In order to stop Wanda from stealing America's multiverse-hopping powers and gaining unprecedented control over the multiverse, Strange uses that dimension's copy of the Darkhold to dreamwalk back on Earth-616. Strange possesses the corpse of the version of him who died at the film's start, which he takes to the remote Darkhold Castle to help Wong and America confront Wanda at the height of her Scarlet Witch-driven villainy. 

This action actually helps Strange kill two birds with one stone. When he reaches the Darkhold Castle, demons try to prevent him from advancing further, asserting that necromancy is beyond the pale — even for Darkhold users. Ever inventive, Strange actually exerts control over these demons and uses them to his advantage to fight Wanda in an undead display of horrific action.

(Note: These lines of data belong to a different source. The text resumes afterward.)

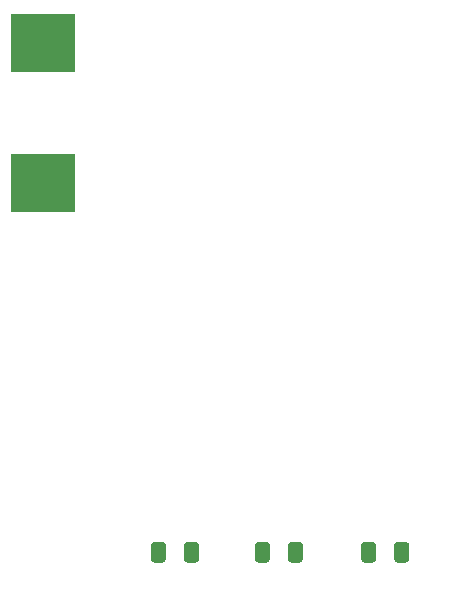
<source format=gbr>
%TF.GenerationSoftware,KiCad,Pcbnew,5.1.10-88a1d61d58~90~ubuntu20.04.1*%
%TF.CreationDate,2021-10-16T18:09:50-04:00*%
%TF.ProjectId,jrgbwww24,6a726762-7777-4773-9234-2e6b69636164,rev?*%
%TF.SameCoordinates,Original*%
%TF.FileFunction,Paste,Top*%
%TF.FilePolarity,Positive*%
%FSLAX46Y46*%
G04 Gerber Fmt 4.6, Leading zero omitted, Abs format (unit mm)*
G04 Created by KiCad (PCBNEW 5.1.10-88a1d61d58~90~ubuntu20.04.1) date 2021-10-16 18:09:50*
%MOMM*%
%LPD*%
G01*
G04 APERTURE LIST*
%ADD10R,5.400000X4.900000*%
G04 APERTURE END LIST*
D10*
%TO.C,L1*%
X105500000Y-68700000D03*
X105500000Y-80500000D03*
%TD*%
%TO.C,D3*%
G36*
G01*
X133725000Y-111175000D02*
X133725000Y-112425000D01*
G75*
G02*
X133475000Y-112675000I-250000J0D01*
G01*
X132725000Y-112675000D01*
G75*
G02*
X132475000Y-112425000I0J250000D01*
G01*
X132475000Y-111175000D01*
G75*
G02*
X132725000Y-110925000I250000J0D01*
G01*
X133475000Y-110925000D01*
G75*
G02*
X133725000Y-111175000I0J-250000D01*
G01*
G37*
G36*
G01*
X136525000Y-111175000D02*
X136525000Y-112425000D01*
G75*
G02*
X136275000Y-112675000I-250000J0D01*
G01*
X135525000Y-112675000D01*
G75*
G02*
X135275000Y-112425000I0J250000D01*
G01*
X135275000Y-111175000D01*
G75*
G02*
X135525000Y-110925000I250000J0D01*
G01*
X136275000Y-110925000D01*
G75*
G02*
X136525000Y-111175000I0J-250000D01*
G01*
G37*
%TD*%
%TO.C,D2*%
G36*
G01*
X124725000Y-111175000D02*
X124725000Y-112425000D01*
G75*
G02*
X124475000Y-112675000I-250000J0D01*
G01*
X123725000Y-112675000D01*
G75*
G02*
X123475000Y-112425000I0J250000D01*
G01*
X123475000Y-111175000D01*
G75*
G02*
X123725000Y-110925000I250000J0D01*
G01*
X124475000Y-110925000D01*
G75*
G02*
X124725000Y-111175000I0J-250000D01*
G01*
G37*
G36*
G01*
X127525000Y-111175000D02*
X127525000Y-112425000D01*
G75*
G02*
X127275000Y-112675000I-250000J0D01*
G01*
X126525000Y-112675000D01*
G75*
G02*
X126275000Y-112425000I0J250000D01*
G01*
X126275000Y-111175000D01*
G75*
G02*
X126525000Y-110925000I250000J0D01*
G01*
X127275000Y-110925000D01*
G75*
G02*
X127525000Y-111175000I0J-250000D01*
G01*
G37*
%TD*%
%TO.C,D1*%
G36*
G01*
X115925000Y-111175000D02*
X115925000Y-112425000D01*
G75*
G02*
X115675000Y-112675000I-250000J0D01*
G01*
X114925000Y-112675000D01*
G75*
G02*
X114675000Y-112425000I0J250000D01*
G01*
X114675000Y-111175000D01*
G75*
G02*
X114925000Y-110925000I250000J0D01*
G01*
X115675000Y-110925000D01*
G75*
G02*
X115925000Y-111175000I0J-250000D01*
G01*
G37*
G36*
G01*
X118725000Y-111175000D02*
X118725000Y-112425000D01*
G75*
G02*
X118475000Y-112675000I-250000J0D01*
G01*
X117725000Y-112675000D01*
G75*
G02*
X117475000Y-112425000I0J250000D01*
G01*
X117475000Y-111175000D01*
G75*
G02*
X117725000Y-110925000I250000J0D01*
G01*
X118475000Y-110925000D01*
G75*
G02*
X118725000Y-111175000I0J-250000D01*
G01*
G37*
%TD*%
M02*

</source>
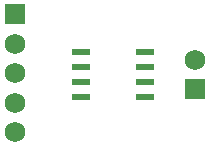
<source format=gbr>
%TF.GenerationSoftware,KiCad,Pcbnew,4.0.4-stable*%
%TF.CreationDate,2016-10-13T01:50:32+03:00*%
%TF.ProjectId,CAN bus transceiver v2,43414E20627573207472616E73636569,rev?*%
%TF.FileFunction,Soldermask,Top*%
%FSLAX46Y46*%
G04 Gerber Fmt 4.6, Leading zero omitted, Abs format (unit mm)*
G04 Created by KiCad (PCBNEW 4.0.4-stable) date Thu Oct 13 01:50:32 2016*
%MOMM*%
%LPD*%
G01*
G04 APERTURE LIST*
%ADD10C,0.100000*%
%ADD11R,1.750000X1.750000*%
%ADD12C,1.750000*%
%ADD13R,1.550000X0.600000*%
G04 APERTURE END LIST*
D10*
D11*
X29464000Y-27178000D03*
D12*
X29464000Y-29678000D03*
X29464000Y-32178000D03*
X29464000Y-34678000D03*
X29464000Y-37178000D03*
D11*
X44704000Y-33528000D03*
D12*
X44704000Y-31028000D03*
D13*
X35019000Y-30353000D03*
X35019000Y-31623000D03*
X35019000Y-32893000D03*
X35019000Y-34163000D03*
X40419000Y-34163000D03*
X40419000Y-32893000D03*
X40419000Y-31623000D03*
X40419000Y-30353000D03*
M02*

</source>
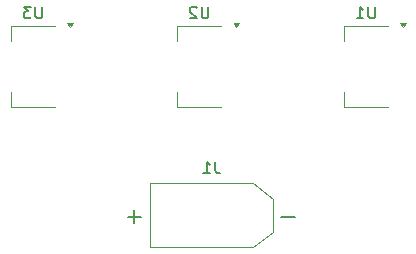
<source format=gbr>
%TF.GenerationSoftware,KiCad,Pcbnew,8.0.4*%
%TF.CreationDate,2024-09-04T12:44:35+09:00*%
%TF.ProjectId,servo_supply,73657276-6f5f-4737-9570-706c792e6b69,rev?*%
%TF.SameCoordinates,Original*%
%TF.FileFunction,Legend,Bot*%
%TF.FilePolarity,Positive*%
%FSLAX46Y46*%
G04 Gerber Fmt 4.6, Leading zero omitted, Abs format (unit mm)*
G04 Created by KiCad (PCBNEW 8.0.4) date 2024-09-04 12:44:35*
%MOMM*%
%LPD*%
G01*
G04 APERTURE LIST*
%ADD10C,0.150000*%
%ADD11C,0.120000*%
G04 APERTURE END LIST*
D10*
X173227904Y-88172819D02*
X173227904Y-88982342D01*
X173227904Y-88982342D02*
X173180285Y-89077580D01*
X173180285Y-89077580D02*
X173132666Y-89125200D01*
X173132666Y-89125200D02*
X173037428Y-89172819D01*
X173037428Y-89172819D02*
X172846952Y-89172819D01*
X172846952Y-89172819D02*
X172751714Y-89125200D01*
X172751714Y-89125200D02*
X172704095Y-89077580D01*
X172704095Y-89077580D02*
X172656476Y-88982342D01*
X172656476Y-88982342D02*
X172656476Y-88172819D01*
X171656476Y-89172819D02*
X172227904Y-89172819D01*
X171942190Y-89172819D02*
X171942190Y-88172819D01*
X171942190Y-88172819D02*
X172037428Y-88315676D01*
X172037428Y-88315676D02*
X172132666Y-88410914D01*
X172132666Y-88410914D02*
X172227904Y-88458533D01*
X159105904Y-88172819D02*
X159105904Y-88982342D01*
X159105904Y-88982342D02*
X159058285Y-89077580D01*
X159058285Y-89077580D02*
X159010666Y-89125200D01*
X159010666Y-89125200D02*
X158915428Y-89172819D01*
X158915428Y-89172819D02*
X158724952Y-89172819D01*
X158724952Y-89172819D02*
X158629714Y-89125200D01*
X158629714Y-89125200D02*
X158582095Y-89077580D01*
X158582095Y-89077580D02*
X158534476Y-88982342D01*
X158534476Y-88982342D02*
X158534476Y-88172819D01*
X158105904Y-88268057D02*
X158058285Y-88220438D01*
X158058285Y-88220438D02*
X157963047Y-88172819D01*
X157963047Y-88172819D02*
X157724952Y-88172819D01*
X157724952Y-88172819D02*
X157629714Y-88220438D01*
X157629714Y-88220438D02*
X157582095Y-88268057D01*
X157582095Y-88268057D02*
X157534476Y-88363295D01*
X157534476Y-88363295D02*
X157534476Y-88458533D01*
X157534476Y-88458533D02*
X157582095Y-88601390D01*
X157582095Y-88601390D02*
X158153523Y-89172819D01*
X158153523Y-89172819D02*
X157534476Y-89172819D01*
X159673333Y-101284819D02*
X159673333Y-101999104D01*
X159673333Y-101999104D02*
X159720952Y-102141961D01*
X159720952Y-102141961D02*
X159816190Y-102237200D01*
X159816190Y-102237200D02*
X159959047Y-102284819D01*
X159959047Y-102284819D02*
X160054285Y-102284819D01*
X158673333Y-102284819D02*
X159244761Y-102284819D01*
X158959047Y-102284819D02*
X158959047Y-101284819D01*
X158959047Y-101284819D02*
X159054285Y-101427676D01*
X159054285Y-101427676D02*
X159149523Y-101522914D01*
X159149523Y-101522914D02*
X159244761Y-101570533D01*
X153411428Y-105944700D02*
X152268571Y-105944700D01*
X152839999Y-106516128D02*
X152839999Y-105373271D01*
X166411428Y-105944700D02*
X165268571Y-105944700D01*
X145033904Y-88172819D02*
X145033904Y-88982342D01*
X145033904Y-88982342D02*
X144986285Y-89077580D01*
X144986285Y-89077580D02*
X144938666Y-89125200D01*
X144938666Y-89125200D02*
X144843428Y-89172819D01*
X144843428Y-89172819D02*
X144652952Y-89172819D01*
X144652952Y-89172819D02*
X144557714Y-89125200D01*
X144557714Y-89125200D02*
X144510095Y-89077580D01*
X144510095Y-89077580D02*
X144462476Y-88982342D01*
X144462476Y-88982342D02*
X144462476Y-88172819D01*
X144081523Y-88172819D02*
X143462476Y-88172819D01*
X143462476Y-88172819D02*
X143795809Y-88553771D01*
X143795809Y-88553771D02*
X143652952Y-88553771D01*
X143652952Y-88553771D02*
X143557714Y-88601390D01*
X143557714Y-88601390D02*
X143510095Y-88649009D01*
X143510095Y-88649009D02*
X143462476Y-88744247D01*
X143462476Y-88744247D02*
X143462476Y-88982342D01*
X143462476Y-88982342D02*
X143510095Y-89077580D01*
X143510095Y-89077580D02*
X143557714Y-89125200D01*
X143557714Y-89125200D02*
X143652952Y-89172819D01*
X143652952Y-89172819D02*
X143938666Y-89172819D01*
X143938666Y-89172819D02*
X144033904Y-89125200D01*
X144033904Y-89125200D02*
X144081523Y-89077580D01*
D11*
%TO.C,U1*%
X170556000Y-89808000D02*
X174316000Y-89808000D01*
X170556000Y-91068000D02*
X170556000Y-89808000D01*
X170556000Y-95368000D02*
X170556000Y-96628000D01*
X170556000Y-96628000D02*
X174316000Y-96628000D01*
X175596000Y-89908000D02*
X175356000Y-89578000D01*
X175836000Y-89578000D01*
X175596000Y-89908000D01*
G36*
X175596000Y-89908000D02*
G01*
X175356000Y-89578000D01*
X175836000Y-89578000D01*
X175596000Y-89908000D01*
G37*
%TO.C,U2*%
X156434000Y-89808000D02*
X160194000Y-89808000D01*
X156434000Y-91068000D02*
X156434000Y-89808000D01*
X156434000Y-95368000D02*
X156434000Y-96628000D01*
X156434000Y-96628000D02*
X160194000Y-96628000D01*
X161474000Y-89908000D02*
X161234000Y-89578000D01*
X161714000Y-89578000D01*
X161474000Y-89908000D01*
G36*
X161474000Y-89908000D02*
G01*
X161234000Y-89578000D01*
X161714000Y-89578000D01*
X161474000Y-89908000D01*
G37*
%TO.C,J1*%
X154130000Y-103120000D02*
X162850000Y-103120000D01*
X154130000Y-108540000D02*
X154130000Y-103120000D01*
X154130000Y-108540000D02*
X162850000Y-108540000D01*
X162850000Y-103120000D02*
X164550000Y-104420000D01*
X162850000Y-108540000D02*
X164550000Y-107240000D01*
X164550000Y-107240000D02*
X164550000Y-104420000D01*
%TO.C,U3*%
X142362000Y-89808000D02*
X146122000Y-89808000D01*
X142362000Y-91068000D02*
X142362000Y-89808000D01*
X142362000Y-95368000D02*
X142362000Y-96628000D01*
X142362000Y-96628000D02*
X146122000Y-96628000D01*
X147402000Y-89908000D02*
X147162000Y-89578000D01*
X147642000Y-89578000D01*
X147402000Y-89908000D01*
G36*
X147402000Y-89908000D02*
G01*
X147162000Y-89578000D01*
X147642000Y-89578000D01*
X147402000Y-89908000D01*
G37*
%TD*%
M02*

</source>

Still, Strange's use of two different forbidden magical abilities at the same time pays off for the film's heroes, destroying all copies of the Darkhold across the multiverse in the process. Though the Illuminati warn Strange that studying the Darkhold only leads to corruption, Earth-616 Strange believes himself above that level of corruption — just like every other Strange. 

The film ends with Strange suddenly developing a third eye to match the one the more evil variant of him sported in the destroyed universe. Whatever is next for Strange in the MCU, his path seems destined to lead somewhere dark.